Effects of Patterned Sound Deprivation on Short- and Long-Term Plasticity in the Rat Thalamocortical Auditory System In Vivo

1Department of Psychology, Queen’s University, Kingston, ON, Canada K7L 3N6
2Center for Neuroscience Studies, Queen’s University, Kingston, ON, Canada K7L 3N6

Received 6 August 2015; Revised 28 October 2015; Accepted 29 October 2015

Academic Editor: Clive R. Bramham

Copyright © 2016 Chloe N. Soutar et al. This is an open access article distributed under the Creative Commons Attribution License, which permits unrestricted use, distribution, and reproduction in any medium, provided the original work is properly cited.

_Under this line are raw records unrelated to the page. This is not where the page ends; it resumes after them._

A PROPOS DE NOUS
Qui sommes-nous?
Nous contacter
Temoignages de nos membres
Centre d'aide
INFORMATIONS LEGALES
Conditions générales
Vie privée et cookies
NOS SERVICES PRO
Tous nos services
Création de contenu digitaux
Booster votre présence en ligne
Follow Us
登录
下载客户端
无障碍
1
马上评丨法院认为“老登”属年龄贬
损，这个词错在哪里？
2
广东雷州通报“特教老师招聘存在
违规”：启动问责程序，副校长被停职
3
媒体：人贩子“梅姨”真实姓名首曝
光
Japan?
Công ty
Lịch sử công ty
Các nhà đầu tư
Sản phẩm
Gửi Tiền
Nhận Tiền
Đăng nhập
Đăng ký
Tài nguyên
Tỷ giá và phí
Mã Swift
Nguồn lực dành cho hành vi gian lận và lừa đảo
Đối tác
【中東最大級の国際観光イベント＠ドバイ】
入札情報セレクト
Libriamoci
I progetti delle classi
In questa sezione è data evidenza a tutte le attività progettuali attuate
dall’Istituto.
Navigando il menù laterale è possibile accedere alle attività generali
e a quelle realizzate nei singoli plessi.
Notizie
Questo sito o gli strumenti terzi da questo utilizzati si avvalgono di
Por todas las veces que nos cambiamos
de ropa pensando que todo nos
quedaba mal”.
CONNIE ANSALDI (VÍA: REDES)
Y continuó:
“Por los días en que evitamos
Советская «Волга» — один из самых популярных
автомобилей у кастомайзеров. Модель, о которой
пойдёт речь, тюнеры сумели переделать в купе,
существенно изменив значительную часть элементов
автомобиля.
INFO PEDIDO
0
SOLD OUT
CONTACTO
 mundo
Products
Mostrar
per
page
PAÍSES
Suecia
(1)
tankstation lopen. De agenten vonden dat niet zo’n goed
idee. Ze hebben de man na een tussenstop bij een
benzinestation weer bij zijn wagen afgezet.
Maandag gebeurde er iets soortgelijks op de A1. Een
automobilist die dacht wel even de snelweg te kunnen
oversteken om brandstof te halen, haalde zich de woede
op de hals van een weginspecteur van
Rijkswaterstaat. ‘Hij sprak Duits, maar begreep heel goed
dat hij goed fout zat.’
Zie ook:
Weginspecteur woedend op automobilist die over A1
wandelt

Postnatal sensory experience plays a significant role in the maturation and synaptic stabilization of sensory cortices, such as the primary auditory cortex (A1). Here, we examined the effects of patterned sound deprivation (by rearing in continuous white noise, WN) during early postnatal life on short- and long-term plasticity of adult male rats using an in vivo preparation (urethane anesthesia). Relative to age-matched control animals reared under unaltered sound conditions, rats raised in WN (from postnatal day 5 to 50–60) showed greater levels of long-term potentiation (LTP) of field potentials in A1 induced by theta-burst stimulation (TBS) of the medial geniculate nucleus (MGN). In contrast, analyses of short-term plasticity using paired-pulse stimulation (interstimulus intervals of 25–1000 ms) did not reveal any significant effects of WN rearing. However, LTP induction resulted in a significant enhancement of paired-pulse depression (PPD) for both rearing conditions. We conclude that patterned sound deprivation during early postnatal life results in the maintenance of heightened, juvenile-like long-term plasticity (LTP) into adulthood. Further, the enhanced PPD following LTP induction provides novel evidence that presynaptic mechanisms contribute to thalamocortical LTP in A1 under in vivo conditions.